Mit den sieben Wandbildern, die Andrea del Sarto in einem relativ kurzen Zeitraum geschaffen hat, bewältigte er den Löwenanteil der Ausmalung des Chiostrino de‘voti. Von den verbleibenden Szenen fiel eine auf seinen Freund und Ateliergenossen Francesco di Cristofano, genannt Il Franciabigio (1482–1525), der die Vermählung Mariae malte, während die beiden letzten Szenen des Marienzyklus auf seine Schüler Pontormo und Rosso Fiorentino entfielen. Den zeitlichen Rahmen für den Marienzyklus, mit dem die Ausmalung abgeschlossen wurde, geben die Jahre zwischen 1513 und 1516. Rossos expressiv aufgeladene Himmelfahrt Mariae ist das früheste dokumentierte Werk dieses exzentrischsten Malers, der aus dem Florentiner Ambiente hervorgegangen ist. Pontormos Heimsuchung Mariae, die zwischen 1514 und 1516 entstand, erscheint mit ihrer Orientierung an Raffael, und vor allem an dessen Schule von Athen >L.XIII.2 dagegen fast klassisch. Bedenkt man, dass Pontormo zusammen mit seinem Lehrer und seinem Mitschüler Rosso in Rom gewesen war und dort wohl das gleiche Programm absolviert hat wie diese, so wird die Differenz ihres persönlichen Stils (maniera) umso deutlicher.

Die Beauftragung mehrerer Künstler für ein Ensemble hat eine gewisse Auffälligkeit, wofür einerseits die pragmatisch motivierten Arbeitsabläufe und Arbeitsphasen verantwortlich waren − Fresko wurde nur im Sommer gemalt. Andererseits kommt aber hier die für Florenz so typische Konstellation der Künstlerkonkurrenz zum Tragen, die seit den Statuennischen von Orsanmichele >L.V.6 ein Motor der künstlerischen Veränderungen in dieser Stadt war.

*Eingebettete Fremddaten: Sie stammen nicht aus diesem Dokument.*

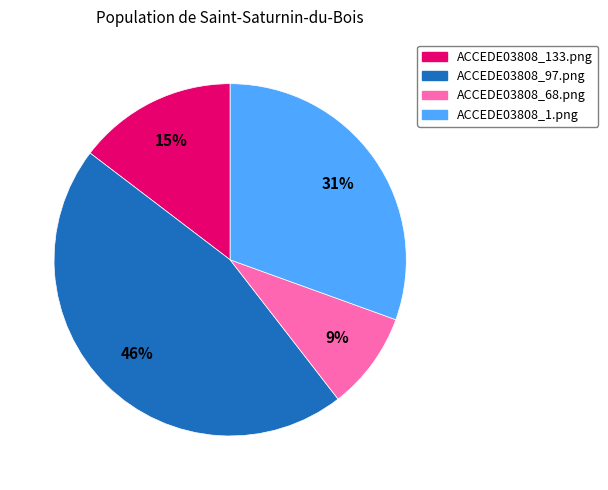

To the nearest percent, what percentage of the pie is ACCEDE03808_133.png?

15%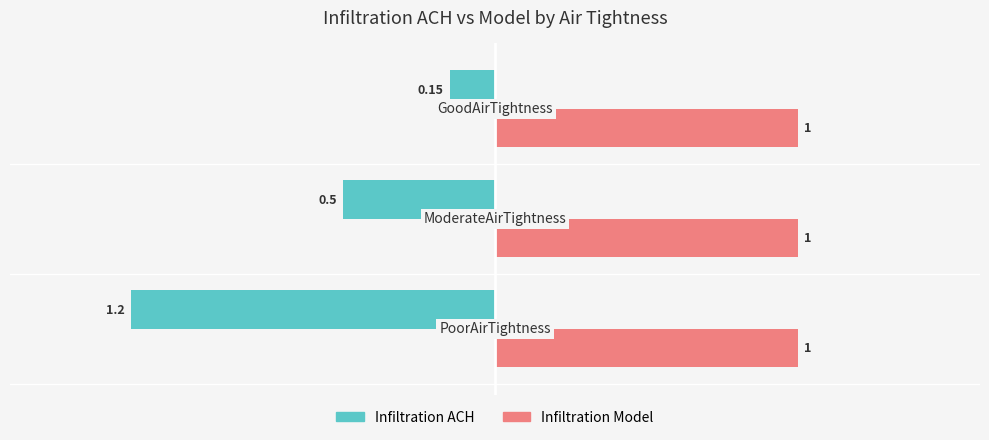

Count the number of data series in this chart.

2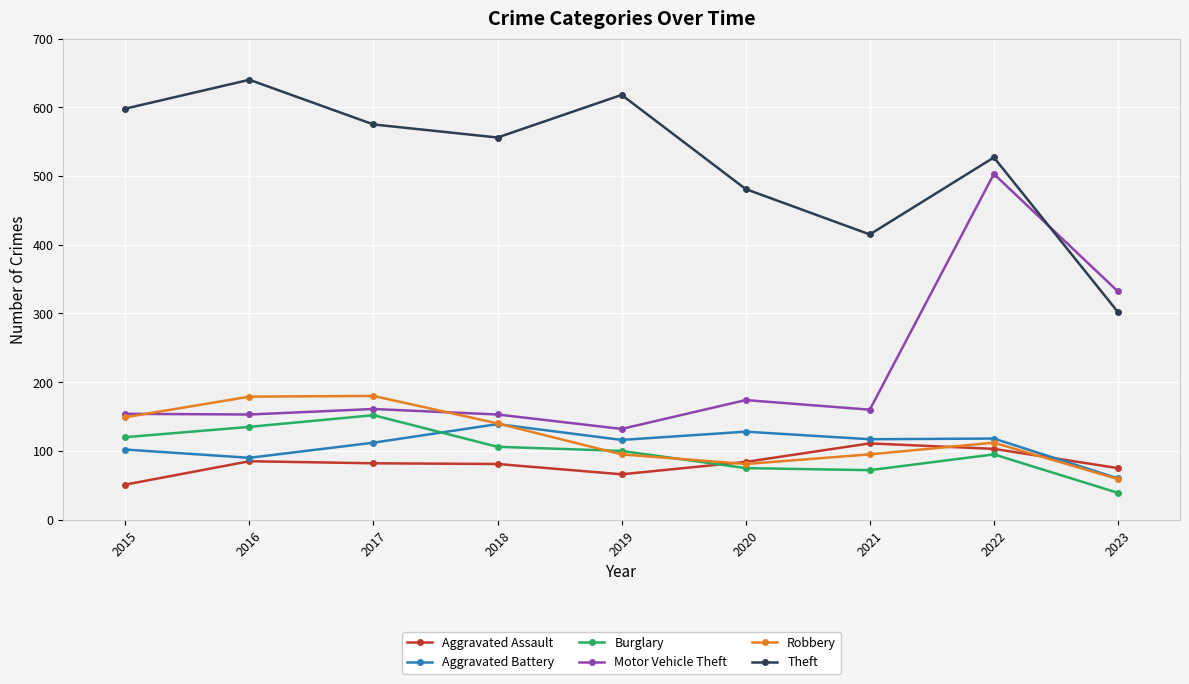

The Robbery series shows 244 at 2017. True or false?

False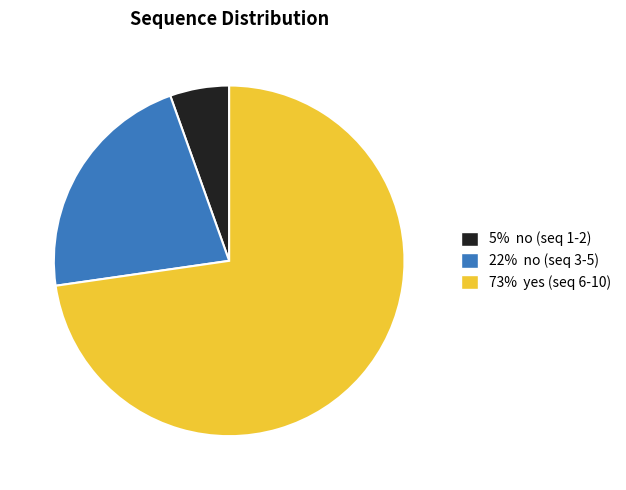

Is there any slice that represents more than half of the pie?

Yes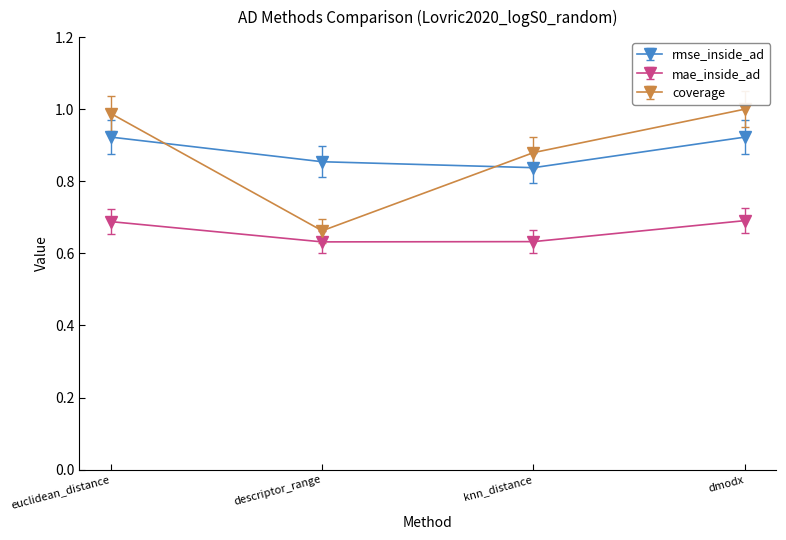

Rank the series by their maximum value, from lowest to highest.

mae_inside_ad, rmse_inside_ad, coverage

Als Ursache für die Konkurrenz zwischen Andrea del Sarto und Franciabigioauf der einen und Pontormo und Rossoauf der anderen Seite ist der Ehrgeiz von zwei wichtigen Persönlichkeiten des Konvents vermutet worden, die als Auftraggeber agierten. Zweifellos ergab sich aus einer so exponierten Vergleichssituation ein gewisser Profilierungsdruck, der die Dynamik des Wettbewerbs verstärkte. Pontormo und Rosso sind die beiden wichtigsten Exponenten des Florentiner Manierismus und ihr späteres Schaffen zeigt, wie weit sie sich schließlich von den gemeinsamen Anfängen und Andrea del Sarto entfernen sollten. Als Porträtisten traten sowohl Pontormo wie auch Rosso Fiorentino in die Fußstapfen ihres Lehrers, teilen sich aber in dieser Bildgattung einen eigenwilligen und ausdrucksvollen Duktus, bei dem die individuellen Unterschiede ihres individuellen Stils (maniera) weniger evident sind.